Tamar describes herself as having been an introspective, contemplative teenager, prone to losing herself in brooding philosophical novels. She was intrigued by Judaism even then.

“There were no Jews in my village, and my first impression of Jews was that of victims,” she says. “That inspired my empathy, and eventually made me wonder, ‘Who are these people?’ Most of my impressions came from the movies I saw, where I perceived Jews as refined, high-minded people with elevated values.”

The Gulf War broke out during her high school years, and piqued her interest in the Middle East in general and Israel in particular. She even toyed with the idea of converting, but it was a phase that cooled and dissipated. Nevertheless, her interest persisted, and when she went to university, she signed up to learn Hebrew to gain a closer understanding of Middle Eastern culture. She majored in sociology and political science.

Shortly after she finished her exams, in 2001, her father passed away. “That was a crisis moment for me,” she says. “He’d been ill for many years, and his death wasn’t unexpected, but it still came as a blow. I found myself looking for answers.”

The university offered an exchange program with Israel, which would allow her to pursue a master’s degree in sociology and political science at Hebrew University.
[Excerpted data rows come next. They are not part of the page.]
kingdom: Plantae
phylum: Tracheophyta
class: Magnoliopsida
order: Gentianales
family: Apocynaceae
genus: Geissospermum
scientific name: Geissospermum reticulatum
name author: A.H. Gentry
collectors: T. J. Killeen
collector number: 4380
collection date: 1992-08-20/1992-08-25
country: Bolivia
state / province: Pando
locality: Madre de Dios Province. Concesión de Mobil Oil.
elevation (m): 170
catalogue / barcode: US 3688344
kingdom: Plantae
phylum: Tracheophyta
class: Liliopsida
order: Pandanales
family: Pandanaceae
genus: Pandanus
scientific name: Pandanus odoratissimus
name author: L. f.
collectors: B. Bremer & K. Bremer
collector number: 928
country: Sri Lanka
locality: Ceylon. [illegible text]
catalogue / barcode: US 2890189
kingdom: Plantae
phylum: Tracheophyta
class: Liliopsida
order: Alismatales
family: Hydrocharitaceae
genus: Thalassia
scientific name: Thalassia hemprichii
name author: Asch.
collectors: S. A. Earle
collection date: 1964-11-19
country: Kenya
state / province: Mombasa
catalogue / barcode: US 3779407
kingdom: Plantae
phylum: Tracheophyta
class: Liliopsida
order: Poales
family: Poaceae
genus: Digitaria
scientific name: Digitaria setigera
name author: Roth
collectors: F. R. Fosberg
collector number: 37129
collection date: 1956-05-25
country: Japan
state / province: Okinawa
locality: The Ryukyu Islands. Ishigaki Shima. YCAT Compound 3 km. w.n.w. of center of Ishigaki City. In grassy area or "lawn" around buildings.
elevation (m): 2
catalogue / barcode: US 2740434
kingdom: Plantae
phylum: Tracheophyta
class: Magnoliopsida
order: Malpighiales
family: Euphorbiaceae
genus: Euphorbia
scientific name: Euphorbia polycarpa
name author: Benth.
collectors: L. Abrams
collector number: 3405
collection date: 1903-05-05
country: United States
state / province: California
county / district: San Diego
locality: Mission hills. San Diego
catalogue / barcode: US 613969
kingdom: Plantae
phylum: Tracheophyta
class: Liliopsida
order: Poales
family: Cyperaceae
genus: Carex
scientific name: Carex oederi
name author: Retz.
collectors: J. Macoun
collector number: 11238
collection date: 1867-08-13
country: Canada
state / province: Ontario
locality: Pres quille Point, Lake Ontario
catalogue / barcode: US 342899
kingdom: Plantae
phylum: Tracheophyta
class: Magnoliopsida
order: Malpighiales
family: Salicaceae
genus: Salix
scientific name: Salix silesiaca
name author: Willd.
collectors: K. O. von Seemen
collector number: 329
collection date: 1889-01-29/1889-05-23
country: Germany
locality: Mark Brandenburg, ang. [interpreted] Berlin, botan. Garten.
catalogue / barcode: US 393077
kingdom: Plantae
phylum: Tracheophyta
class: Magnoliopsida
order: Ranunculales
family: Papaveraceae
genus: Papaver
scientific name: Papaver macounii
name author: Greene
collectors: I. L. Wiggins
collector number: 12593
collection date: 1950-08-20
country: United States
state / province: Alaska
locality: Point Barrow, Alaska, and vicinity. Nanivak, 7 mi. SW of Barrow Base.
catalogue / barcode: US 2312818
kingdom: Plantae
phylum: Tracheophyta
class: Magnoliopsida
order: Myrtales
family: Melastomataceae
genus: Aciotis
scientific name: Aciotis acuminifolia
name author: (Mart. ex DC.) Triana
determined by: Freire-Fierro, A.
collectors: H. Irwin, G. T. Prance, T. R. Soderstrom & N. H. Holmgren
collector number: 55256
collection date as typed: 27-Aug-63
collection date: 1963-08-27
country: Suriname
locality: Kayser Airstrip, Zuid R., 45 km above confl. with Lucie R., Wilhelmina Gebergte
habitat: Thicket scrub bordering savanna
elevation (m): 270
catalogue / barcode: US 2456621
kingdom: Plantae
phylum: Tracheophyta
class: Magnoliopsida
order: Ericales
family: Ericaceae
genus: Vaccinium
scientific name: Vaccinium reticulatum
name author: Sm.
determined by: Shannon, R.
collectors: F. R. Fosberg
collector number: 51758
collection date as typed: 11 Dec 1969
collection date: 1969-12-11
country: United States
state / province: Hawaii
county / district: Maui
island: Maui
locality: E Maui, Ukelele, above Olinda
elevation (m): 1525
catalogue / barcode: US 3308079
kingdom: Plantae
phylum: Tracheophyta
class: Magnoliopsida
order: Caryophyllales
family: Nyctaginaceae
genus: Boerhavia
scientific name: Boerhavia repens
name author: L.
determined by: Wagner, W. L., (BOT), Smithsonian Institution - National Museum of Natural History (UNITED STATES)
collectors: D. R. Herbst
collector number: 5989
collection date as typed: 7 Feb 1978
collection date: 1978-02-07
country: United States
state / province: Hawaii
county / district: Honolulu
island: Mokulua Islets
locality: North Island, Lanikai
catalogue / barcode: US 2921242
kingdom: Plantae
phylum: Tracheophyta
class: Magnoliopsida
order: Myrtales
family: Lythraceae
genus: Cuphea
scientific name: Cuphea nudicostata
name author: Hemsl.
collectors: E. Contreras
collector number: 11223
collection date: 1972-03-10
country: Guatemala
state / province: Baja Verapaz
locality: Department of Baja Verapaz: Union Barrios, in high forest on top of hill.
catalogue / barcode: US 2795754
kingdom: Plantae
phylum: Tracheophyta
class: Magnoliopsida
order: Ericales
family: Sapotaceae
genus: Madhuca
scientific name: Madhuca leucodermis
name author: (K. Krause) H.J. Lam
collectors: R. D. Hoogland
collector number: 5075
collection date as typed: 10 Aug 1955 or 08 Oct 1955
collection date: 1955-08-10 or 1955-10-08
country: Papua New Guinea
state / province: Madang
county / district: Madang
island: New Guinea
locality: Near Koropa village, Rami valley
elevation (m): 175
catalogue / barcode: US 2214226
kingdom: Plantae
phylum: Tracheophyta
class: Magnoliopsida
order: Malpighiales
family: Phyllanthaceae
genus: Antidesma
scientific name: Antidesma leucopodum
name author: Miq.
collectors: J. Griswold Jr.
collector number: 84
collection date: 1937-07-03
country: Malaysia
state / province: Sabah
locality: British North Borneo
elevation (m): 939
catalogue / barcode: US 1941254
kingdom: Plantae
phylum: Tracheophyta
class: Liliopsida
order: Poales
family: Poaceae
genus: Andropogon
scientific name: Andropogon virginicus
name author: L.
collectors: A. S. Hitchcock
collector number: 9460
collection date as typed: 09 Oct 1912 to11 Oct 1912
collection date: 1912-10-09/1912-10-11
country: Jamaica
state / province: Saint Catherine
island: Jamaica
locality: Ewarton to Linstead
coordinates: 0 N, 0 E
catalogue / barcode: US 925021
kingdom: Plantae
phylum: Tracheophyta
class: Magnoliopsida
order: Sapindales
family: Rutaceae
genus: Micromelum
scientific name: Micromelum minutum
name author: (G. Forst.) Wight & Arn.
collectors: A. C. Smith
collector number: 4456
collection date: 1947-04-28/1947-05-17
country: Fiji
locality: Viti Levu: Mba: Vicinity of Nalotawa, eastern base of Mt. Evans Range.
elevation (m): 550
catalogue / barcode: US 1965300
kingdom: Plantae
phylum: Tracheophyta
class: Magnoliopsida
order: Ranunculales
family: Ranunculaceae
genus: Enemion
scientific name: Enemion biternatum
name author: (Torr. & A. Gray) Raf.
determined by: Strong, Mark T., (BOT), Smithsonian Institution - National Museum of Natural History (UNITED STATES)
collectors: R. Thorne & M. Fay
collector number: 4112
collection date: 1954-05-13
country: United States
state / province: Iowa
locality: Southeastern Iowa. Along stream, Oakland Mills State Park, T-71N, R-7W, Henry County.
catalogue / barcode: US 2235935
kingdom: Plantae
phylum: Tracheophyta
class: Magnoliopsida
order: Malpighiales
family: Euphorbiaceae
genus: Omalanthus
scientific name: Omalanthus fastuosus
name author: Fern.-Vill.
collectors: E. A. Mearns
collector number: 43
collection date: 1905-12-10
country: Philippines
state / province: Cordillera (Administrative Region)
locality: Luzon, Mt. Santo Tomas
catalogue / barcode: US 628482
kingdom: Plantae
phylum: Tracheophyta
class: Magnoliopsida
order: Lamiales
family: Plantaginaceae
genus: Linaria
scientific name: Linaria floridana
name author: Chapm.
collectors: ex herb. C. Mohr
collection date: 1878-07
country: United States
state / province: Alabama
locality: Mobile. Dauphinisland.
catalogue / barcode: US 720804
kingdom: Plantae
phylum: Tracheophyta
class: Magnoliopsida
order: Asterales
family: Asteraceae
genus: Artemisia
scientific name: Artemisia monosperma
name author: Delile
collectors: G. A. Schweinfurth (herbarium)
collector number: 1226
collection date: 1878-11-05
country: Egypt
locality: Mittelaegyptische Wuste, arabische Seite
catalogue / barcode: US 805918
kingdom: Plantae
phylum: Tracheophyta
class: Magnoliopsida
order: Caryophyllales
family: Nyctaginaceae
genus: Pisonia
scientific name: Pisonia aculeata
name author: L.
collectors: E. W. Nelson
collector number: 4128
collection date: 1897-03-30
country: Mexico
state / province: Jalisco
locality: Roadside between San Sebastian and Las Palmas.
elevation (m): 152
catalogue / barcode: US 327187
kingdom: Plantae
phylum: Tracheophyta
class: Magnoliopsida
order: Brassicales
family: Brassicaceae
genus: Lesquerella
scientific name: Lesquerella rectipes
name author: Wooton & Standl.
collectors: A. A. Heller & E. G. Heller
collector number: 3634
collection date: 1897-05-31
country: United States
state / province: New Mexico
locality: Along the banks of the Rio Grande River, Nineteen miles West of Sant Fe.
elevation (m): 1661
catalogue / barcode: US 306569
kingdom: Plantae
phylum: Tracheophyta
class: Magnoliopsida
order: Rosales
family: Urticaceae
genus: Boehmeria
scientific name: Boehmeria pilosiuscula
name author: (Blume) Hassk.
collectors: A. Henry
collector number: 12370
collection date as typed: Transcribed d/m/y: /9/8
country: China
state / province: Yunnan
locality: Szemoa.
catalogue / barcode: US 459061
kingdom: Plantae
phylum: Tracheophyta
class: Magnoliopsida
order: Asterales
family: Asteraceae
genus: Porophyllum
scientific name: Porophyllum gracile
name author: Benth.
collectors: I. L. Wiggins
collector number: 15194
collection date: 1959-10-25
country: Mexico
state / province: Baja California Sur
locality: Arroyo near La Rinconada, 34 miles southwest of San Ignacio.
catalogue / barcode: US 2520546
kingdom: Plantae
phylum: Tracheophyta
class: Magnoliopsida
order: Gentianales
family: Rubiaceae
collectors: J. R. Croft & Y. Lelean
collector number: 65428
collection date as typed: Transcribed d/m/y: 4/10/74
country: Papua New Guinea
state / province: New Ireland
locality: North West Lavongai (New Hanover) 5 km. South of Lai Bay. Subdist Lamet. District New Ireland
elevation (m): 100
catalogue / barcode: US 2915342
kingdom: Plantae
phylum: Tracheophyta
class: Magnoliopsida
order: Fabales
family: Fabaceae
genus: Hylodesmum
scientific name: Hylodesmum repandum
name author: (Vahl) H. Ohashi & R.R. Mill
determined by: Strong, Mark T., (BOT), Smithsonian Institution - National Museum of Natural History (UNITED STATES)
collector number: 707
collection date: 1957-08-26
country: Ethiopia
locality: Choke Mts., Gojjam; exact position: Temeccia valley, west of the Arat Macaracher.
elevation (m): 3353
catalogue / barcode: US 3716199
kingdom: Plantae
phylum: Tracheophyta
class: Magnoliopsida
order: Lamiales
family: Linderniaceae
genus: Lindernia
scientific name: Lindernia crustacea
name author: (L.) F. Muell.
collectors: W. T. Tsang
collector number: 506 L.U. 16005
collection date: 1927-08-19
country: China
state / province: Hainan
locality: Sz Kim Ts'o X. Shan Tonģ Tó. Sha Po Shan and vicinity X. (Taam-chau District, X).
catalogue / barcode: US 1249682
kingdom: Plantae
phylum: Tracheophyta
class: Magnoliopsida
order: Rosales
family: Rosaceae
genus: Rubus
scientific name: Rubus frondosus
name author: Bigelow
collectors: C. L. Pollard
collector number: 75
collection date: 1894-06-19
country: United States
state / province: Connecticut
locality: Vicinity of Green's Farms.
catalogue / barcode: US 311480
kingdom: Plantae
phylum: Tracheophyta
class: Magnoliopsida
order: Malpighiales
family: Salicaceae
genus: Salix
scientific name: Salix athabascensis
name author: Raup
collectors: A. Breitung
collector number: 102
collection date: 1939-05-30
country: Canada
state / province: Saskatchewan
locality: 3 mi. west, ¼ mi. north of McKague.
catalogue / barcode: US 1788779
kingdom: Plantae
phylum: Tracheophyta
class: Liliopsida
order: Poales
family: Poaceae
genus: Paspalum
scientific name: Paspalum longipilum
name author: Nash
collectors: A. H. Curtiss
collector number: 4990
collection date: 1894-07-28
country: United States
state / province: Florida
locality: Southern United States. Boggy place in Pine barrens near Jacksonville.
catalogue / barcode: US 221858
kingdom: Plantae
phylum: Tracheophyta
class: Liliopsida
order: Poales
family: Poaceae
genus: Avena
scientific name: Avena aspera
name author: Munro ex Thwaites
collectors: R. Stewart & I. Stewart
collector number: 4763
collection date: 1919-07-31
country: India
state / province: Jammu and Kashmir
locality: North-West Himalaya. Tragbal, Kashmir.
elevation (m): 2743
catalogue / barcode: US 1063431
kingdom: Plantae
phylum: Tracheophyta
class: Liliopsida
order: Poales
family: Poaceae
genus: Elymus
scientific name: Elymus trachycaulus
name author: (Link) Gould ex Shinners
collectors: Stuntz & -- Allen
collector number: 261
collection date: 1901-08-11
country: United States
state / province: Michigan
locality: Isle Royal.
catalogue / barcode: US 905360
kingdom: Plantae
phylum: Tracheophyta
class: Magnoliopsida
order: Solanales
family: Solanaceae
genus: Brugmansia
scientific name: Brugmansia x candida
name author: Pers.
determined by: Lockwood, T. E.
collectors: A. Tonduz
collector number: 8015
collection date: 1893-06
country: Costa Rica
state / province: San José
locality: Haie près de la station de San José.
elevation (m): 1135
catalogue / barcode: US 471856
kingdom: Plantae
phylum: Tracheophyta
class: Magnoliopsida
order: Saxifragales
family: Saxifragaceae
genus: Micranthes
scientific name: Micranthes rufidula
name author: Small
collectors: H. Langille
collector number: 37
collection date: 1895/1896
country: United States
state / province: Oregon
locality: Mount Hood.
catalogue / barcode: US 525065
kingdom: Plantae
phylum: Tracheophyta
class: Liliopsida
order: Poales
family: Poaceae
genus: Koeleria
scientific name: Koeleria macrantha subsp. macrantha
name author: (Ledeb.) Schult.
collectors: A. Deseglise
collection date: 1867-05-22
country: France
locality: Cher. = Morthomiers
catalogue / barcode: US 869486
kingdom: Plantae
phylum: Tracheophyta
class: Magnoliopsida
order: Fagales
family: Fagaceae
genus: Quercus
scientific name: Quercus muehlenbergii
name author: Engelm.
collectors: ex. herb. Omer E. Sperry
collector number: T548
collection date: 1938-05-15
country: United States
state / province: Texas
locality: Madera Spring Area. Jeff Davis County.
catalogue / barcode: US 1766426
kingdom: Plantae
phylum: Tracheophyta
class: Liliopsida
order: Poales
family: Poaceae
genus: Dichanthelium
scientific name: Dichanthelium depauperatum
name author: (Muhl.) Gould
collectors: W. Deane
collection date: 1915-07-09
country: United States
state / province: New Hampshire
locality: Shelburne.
The following year she was on a plane to Israel.

Once in Jerusalem, Tamar made an attempt to reconnect with Catholicism. She tried going to the German Catholic Church near the Zion Gate in the Old City. “It didn’t help me. It felt empty, flat,” Tamar says. “Instead I felt myself drawn to the Kotel. The first time I went, I felt a real spiritual connection. I found myself going over and over again.”